Given the entries below, would you transcribe exactly the lines starting at the one with "X12700Y142400D03*" and ending at the one with "X060742Y039240D03*", both kept, pictures omitted, nothing extra?
--- DATA FOR THIS EXERCISE Enclosed Below ---
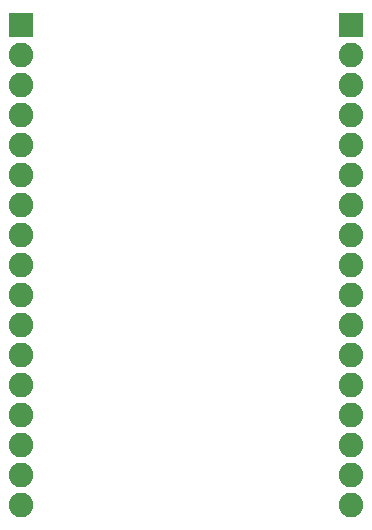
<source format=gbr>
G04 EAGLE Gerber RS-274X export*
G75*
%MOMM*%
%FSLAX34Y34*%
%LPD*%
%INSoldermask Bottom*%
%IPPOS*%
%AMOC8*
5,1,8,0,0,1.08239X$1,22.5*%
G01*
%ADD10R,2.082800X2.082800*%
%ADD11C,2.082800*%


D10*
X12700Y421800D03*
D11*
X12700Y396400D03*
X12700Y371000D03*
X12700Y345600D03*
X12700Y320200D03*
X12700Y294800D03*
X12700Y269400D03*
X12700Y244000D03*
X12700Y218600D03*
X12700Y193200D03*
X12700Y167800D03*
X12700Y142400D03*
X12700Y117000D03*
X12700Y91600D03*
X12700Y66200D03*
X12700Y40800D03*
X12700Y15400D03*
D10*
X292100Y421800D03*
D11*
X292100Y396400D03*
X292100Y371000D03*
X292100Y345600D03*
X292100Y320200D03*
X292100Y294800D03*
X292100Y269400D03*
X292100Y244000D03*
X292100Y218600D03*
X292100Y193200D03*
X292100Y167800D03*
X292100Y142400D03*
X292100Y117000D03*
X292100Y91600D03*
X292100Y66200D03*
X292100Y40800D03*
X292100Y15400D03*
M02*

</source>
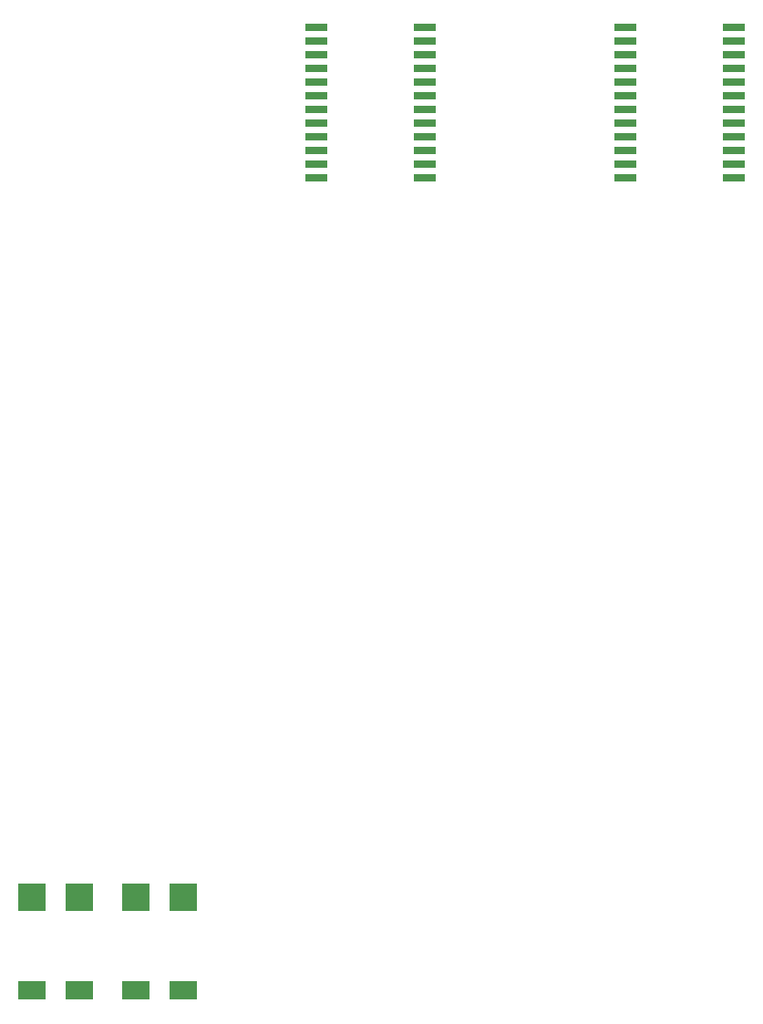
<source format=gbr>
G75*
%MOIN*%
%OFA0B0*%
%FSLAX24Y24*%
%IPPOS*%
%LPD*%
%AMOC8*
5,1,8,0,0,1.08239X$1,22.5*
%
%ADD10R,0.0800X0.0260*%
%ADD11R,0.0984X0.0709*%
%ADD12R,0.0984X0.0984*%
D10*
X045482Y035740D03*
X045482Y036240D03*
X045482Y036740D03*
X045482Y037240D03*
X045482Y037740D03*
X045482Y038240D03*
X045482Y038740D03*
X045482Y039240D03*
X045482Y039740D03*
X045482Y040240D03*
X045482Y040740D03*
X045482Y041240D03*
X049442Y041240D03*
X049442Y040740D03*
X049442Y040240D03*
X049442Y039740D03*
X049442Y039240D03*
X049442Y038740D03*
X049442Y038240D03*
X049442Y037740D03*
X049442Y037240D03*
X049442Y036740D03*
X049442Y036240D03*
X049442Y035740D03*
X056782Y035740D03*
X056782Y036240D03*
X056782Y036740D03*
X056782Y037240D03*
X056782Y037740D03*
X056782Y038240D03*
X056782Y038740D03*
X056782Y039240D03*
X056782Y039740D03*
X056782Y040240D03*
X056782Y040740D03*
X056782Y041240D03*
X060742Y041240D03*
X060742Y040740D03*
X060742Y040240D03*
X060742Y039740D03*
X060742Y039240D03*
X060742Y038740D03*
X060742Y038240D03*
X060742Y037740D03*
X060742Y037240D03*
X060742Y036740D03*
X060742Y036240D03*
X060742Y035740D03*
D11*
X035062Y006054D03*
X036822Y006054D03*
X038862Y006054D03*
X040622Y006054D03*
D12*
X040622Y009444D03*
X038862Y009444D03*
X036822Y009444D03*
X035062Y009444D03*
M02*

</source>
--- End of Enclosed DATA FOR THIS EXERCISE ---
--- DATA FOR THIS EXERCISE Enclosed Below ---
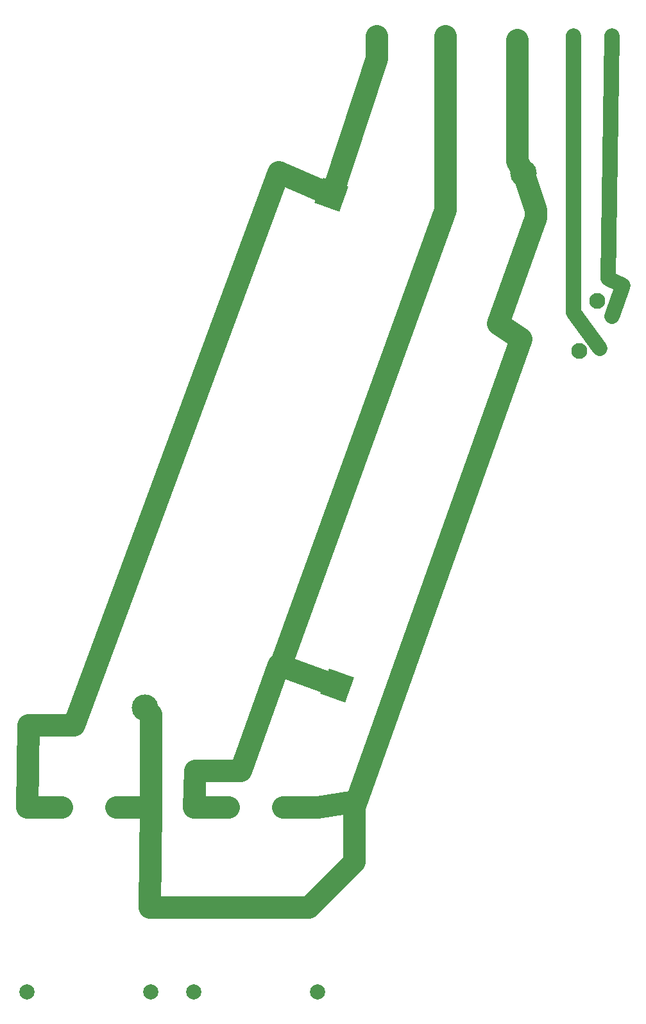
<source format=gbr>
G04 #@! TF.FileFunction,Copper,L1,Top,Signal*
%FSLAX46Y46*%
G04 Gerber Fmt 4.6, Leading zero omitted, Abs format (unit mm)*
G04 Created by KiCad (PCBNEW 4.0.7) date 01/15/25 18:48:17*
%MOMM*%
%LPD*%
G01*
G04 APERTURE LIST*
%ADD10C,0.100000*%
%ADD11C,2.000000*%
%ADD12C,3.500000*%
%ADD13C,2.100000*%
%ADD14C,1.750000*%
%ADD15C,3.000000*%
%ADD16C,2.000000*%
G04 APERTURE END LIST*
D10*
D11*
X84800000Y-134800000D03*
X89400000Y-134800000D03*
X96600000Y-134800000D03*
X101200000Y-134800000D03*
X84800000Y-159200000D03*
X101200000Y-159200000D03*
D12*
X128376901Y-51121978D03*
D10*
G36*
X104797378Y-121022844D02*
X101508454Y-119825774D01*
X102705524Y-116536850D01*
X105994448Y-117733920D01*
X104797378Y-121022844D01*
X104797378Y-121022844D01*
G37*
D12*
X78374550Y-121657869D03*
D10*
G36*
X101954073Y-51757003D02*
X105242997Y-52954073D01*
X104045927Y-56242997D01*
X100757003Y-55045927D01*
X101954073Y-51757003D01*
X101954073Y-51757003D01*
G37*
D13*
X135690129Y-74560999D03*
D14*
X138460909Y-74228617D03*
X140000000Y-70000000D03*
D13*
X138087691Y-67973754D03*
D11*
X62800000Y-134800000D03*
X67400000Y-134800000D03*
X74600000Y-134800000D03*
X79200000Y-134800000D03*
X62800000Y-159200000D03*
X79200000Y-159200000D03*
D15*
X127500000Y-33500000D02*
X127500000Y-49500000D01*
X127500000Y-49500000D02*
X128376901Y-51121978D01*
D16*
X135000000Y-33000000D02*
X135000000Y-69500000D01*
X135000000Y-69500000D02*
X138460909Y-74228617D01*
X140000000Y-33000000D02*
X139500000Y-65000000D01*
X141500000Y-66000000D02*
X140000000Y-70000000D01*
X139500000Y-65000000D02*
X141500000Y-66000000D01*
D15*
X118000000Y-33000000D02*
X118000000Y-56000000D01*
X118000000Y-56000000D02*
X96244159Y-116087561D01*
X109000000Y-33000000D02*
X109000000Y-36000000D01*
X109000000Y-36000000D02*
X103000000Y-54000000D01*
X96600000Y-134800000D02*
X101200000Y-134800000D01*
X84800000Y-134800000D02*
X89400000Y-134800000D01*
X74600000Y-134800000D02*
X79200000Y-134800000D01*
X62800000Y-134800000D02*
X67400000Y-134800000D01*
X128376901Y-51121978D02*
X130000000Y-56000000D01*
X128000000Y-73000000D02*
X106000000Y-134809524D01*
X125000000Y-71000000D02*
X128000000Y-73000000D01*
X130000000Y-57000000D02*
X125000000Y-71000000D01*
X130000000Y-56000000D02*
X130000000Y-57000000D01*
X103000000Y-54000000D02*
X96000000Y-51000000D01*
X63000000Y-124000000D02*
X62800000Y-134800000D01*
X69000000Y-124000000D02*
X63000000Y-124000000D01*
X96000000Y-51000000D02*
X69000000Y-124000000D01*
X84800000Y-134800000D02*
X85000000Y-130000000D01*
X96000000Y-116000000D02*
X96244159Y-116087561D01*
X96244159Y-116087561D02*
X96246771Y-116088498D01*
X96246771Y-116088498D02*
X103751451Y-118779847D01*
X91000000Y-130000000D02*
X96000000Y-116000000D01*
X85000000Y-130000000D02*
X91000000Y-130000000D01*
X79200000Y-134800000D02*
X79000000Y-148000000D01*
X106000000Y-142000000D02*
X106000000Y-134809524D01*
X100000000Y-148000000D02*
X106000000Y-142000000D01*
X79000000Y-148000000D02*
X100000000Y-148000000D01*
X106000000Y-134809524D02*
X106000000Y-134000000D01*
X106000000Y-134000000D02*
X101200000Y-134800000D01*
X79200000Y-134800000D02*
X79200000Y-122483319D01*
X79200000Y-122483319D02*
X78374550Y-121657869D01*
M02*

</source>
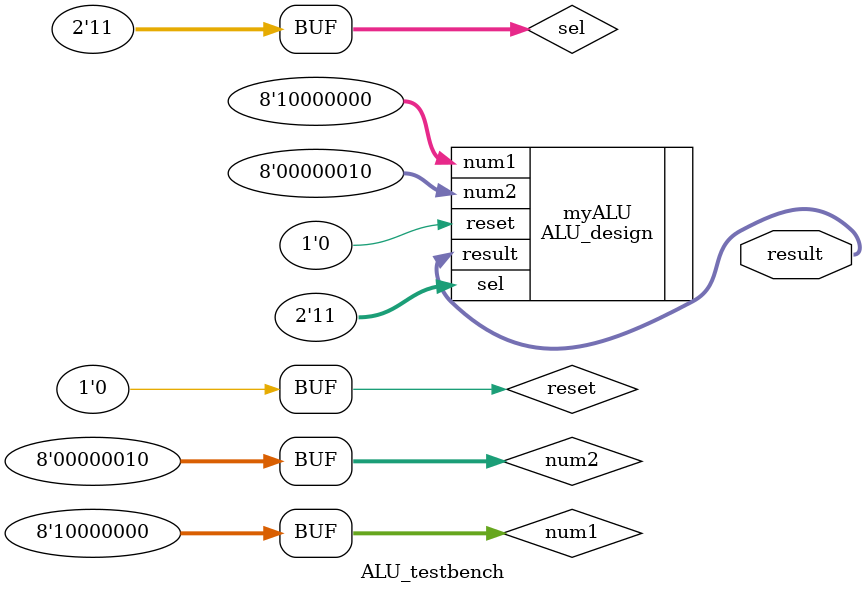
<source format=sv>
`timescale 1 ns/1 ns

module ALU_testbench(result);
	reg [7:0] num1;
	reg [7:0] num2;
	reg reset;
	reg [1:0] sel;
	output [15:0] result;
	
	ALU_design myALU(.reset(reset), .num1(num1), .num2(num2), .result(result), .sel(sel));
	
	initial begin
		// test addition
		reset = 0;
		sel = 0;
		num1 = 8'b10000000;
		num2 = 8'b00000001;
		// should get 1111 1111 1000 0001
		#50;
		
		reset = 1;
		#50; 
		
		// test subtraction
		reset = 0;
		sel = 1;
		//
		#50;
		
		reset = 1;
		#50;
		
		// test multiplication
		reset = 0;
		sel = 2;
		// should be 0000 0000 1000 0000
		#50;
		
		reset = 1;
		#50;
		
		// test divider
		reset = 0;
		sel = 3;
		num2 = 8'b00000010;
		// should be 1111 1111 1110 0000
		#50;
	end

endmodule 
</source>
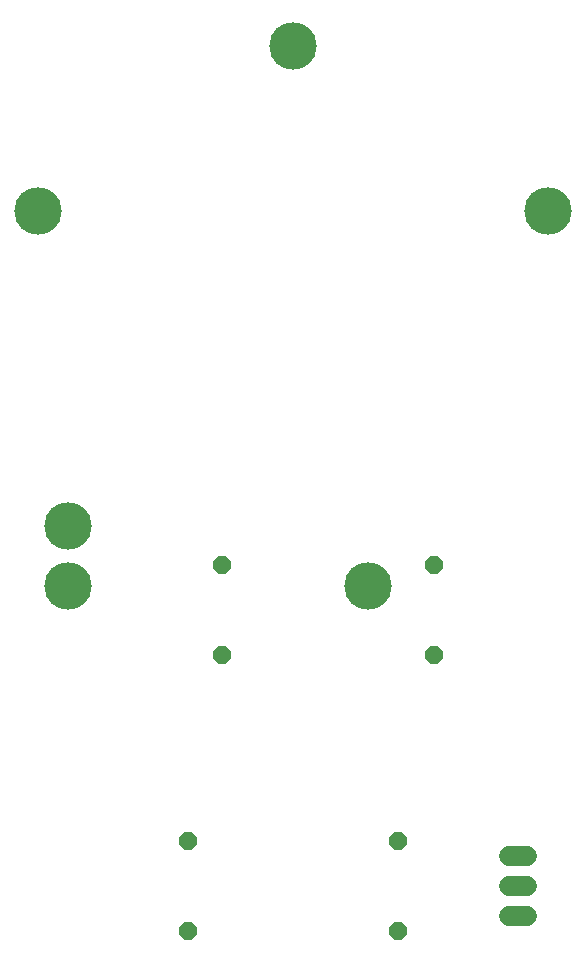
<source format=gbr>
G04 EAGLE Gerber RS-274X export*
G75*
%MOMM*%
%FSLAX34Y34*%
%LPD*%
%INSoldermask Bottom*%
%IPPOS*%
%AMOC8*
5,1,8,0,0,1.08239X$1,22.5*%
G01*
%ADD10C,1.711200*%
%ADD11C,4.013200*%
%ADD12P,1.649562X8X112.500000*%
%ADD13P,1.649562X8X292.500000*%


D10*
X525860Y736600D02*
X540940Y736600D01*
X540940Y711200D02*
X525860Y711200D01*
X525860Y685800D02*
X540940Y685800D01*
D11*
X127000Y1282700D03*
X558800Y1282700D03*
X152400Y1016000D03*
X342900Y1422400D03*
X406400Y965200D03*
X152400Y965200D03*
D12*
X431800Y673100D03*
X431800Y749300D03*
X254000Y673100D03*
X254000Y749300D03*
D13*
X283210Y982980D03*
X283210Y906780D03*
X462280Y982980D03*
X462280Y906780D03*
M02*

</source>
--- End of Enclosed DATA FOR THIS EXERCISE ---
--- DATA FOR THIS EXERCISE Enclosed Below ---
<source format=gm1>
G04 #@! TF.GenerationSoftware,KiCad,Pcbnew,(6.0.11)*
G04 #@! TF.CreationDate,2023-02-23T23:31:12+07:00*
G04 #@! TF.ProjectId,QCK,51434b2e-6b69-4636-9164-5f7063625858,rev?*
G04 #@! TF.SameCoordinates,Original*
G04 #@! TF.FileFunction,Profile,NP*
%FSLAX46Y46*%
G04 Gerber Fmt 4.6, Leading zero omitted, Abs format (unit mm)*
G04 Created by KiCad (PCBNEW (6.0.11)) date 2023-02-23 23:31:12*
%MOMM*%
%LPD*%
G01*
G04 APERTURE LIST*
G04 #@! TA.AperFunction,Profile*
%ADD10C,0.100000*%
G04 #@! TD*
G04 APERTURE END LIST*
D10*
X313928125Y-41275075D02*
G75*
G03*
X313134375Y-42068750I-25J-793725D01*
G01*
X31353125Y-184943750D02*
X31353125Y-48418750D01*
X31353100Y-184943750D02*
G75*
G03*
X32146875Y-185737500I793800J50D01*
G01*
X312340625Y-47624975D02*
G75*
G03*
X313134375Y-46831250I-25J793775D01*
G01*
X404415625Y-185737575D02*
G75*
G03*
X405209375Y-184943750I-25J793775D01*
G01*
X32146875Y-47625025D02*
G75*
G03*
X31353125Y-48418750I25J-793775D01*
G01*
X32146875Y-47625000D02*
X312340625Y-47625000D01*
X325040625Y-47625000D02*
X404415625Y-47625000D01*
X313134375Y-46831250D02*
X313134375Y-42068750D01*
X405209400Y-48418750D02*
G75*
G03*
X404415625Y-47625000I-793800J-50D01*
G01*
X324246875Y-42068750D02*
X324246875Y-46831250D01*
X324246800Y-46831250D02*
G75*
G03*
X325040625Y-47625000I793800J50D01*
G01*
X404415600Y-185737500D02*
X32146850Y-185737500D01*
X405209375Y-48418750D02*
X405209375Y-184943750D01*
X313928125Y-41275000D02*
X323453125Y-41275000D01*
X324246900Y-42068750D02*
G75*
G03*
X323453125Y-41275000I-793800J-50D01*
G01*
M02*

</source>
--- End of Enclosed DATA FOR THIS EXERCISE ---
# [WRITTEN RESPONSE]
X12700Y142400D03*
X12700Y117000D03*
X12700Y91600D03*
X12700Y66200D03*
X12700Y40800D03*
X12700Y15400D03*
D10*
X292100Y421800D03*
D11*
X292100Y396400D03*
X292100Y371000D03*
X292100Y345600D03*
X292100Y320200D03*
X292100Y294800D03*
X292100Y269400D03*
X292100Y244000D03*
X292100Y218600D03*
X292100Y193200D03*
X292100Y167800D03*
X292100Y142400D03*
X292100Y117000D03*
X292100Y91600D03*
X292100Y66200D03*
X292100Y40800D03*
X292100Y15400D03*
M02*

</source>
<source format=gbr>
G75*
%MOIN*%
%OFA0B0*%
%FSLAX24Y24*%
%IPPOS*%
%LPD*%
%AMOC8*
5,1,8,0,0,1.08239X$1,22.5*
%
%ADD10R,0.0800X0.0260*%
%ADD11R,0.0984X0.0709*%
%ADD12R,0.0984X0.0984*%
D10*
X045482Y035740D03*
X045482Y036240D03*
X045482Y036740D03*
X045482Y037240D03*
X045482Y037740D03*
X045482Y038240D03*
X045482Y038740D03*
X045482Y039240D03*
X045482Y039740D03*
X045482Y040240D03*
X045482Y040740D03*
X045482Y041240D03*
X049442Y041240D03*
X049442Y040740D03*
X049442Y040240D03*
X049442Y039740D03*
X049442Y039240D03*
X049442Y038740D03*
X049442Y038240D03*
X049442Y037740D03*
X049442Y037240D03*
X049442Y036740D03*
X049442Y036240D03*
X049442Y035740D03*
X056782Y035740D03*
X056782Y036240D03*
X056782Y036740D03*
X056782Y037240D03*
X056782Y037740D03*
X056782Y038240D03*
X056782Y038740D03*
X056782Y039240D03*
X056782Y039740D03*
X056782Y040240D03*
X056782Y040740D03*
X056782Y041240D03*
X060742Y041240D03*
X060742Y040740D03*
X060742Y040240D03*
X060742Y039740D03*
X060742Y039240D03*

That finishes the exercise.